Ana era -y seguirá siendo-, buena chica. Tanto, que le costaba decir, que no, a cualquiera y afrontar situaciones de determinada conflictividad. Eso, en países amigos no supone ningún problema, cuando transitas por lugares cómodos, como Siria y Jordania o Palestina, pero sí lo es, cuando te encuentras en lugares más difíciles, como Israel y en pleno sabath.
De verdad, que disfrutamos, como críos, en la olvidada Siria e incluso y en Alepo, llegamos a conocer a otros tres madrileños, que visitaban el país no tanto por motivos culturales o monumentales, sino por treckings y playas.
Pero, volvamos otra vez, a aquella fatídica tarde del Viernes Santo de 2007. Al fin y siendo casi de noche, entramos en el estado de Israel. Al menos y fue en lo único, las autoridades fueron condescendientes con nosotros y no nos plantaron el sello en el pasaporte, sino en una cuartilla aparte. Si no lo sabéis, deciros , que muchos países árabes no aceptan y son inflexibles, documentos internacionales de identidad con rastros de haber visitado el país judío.
Ya en territorio sionista y aún con el alma en vilo descubrimos, que al haber comenzado el maldito sabath era imposible llegar a cualquier parte del país en transporte público. Tocaba, juntarse con más pasajeros y contratar un carísimo taxi compartido, a pagar en dólares, que nos dejó en la Puerta de Herodes de Jerusalén, después de haber estado esperándolo más de hora y media.
¡Vaya tarde y lo que quedaba por delante!.

INSTRUCCIONES DE TRABAJO -
[A] Según el relato, ¿dónde pusieron las autoridades el sello al entrar en Israel, en lugar de ponerlo en el pasaporte?
[B] Indica, por favor, si cada afirmación concuerda con el relato; responde sí o no y cita las palabras del relato que lo deciden.
(i) En Alepo conocieron a otros tres madrileños.
(ii) Entraron en Israel por la mañana.
(iii) El taxi compartido se pagó en euros.

DATOS EXTRAÍDOS -
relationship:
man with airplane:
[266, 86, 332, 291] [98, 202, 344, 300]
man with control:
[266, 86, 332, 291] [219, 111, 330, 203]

RESPUESTAS EN ORDEN -
[A] En una cuartilla aparte.

[B]
(i) Sí: "en Alepo, llegamos a conocer a otros tres madrileños".
(ii) No: "siendo casi de noche, entramos en el estado de Israel".
(iii) No: "a pagar en dólares".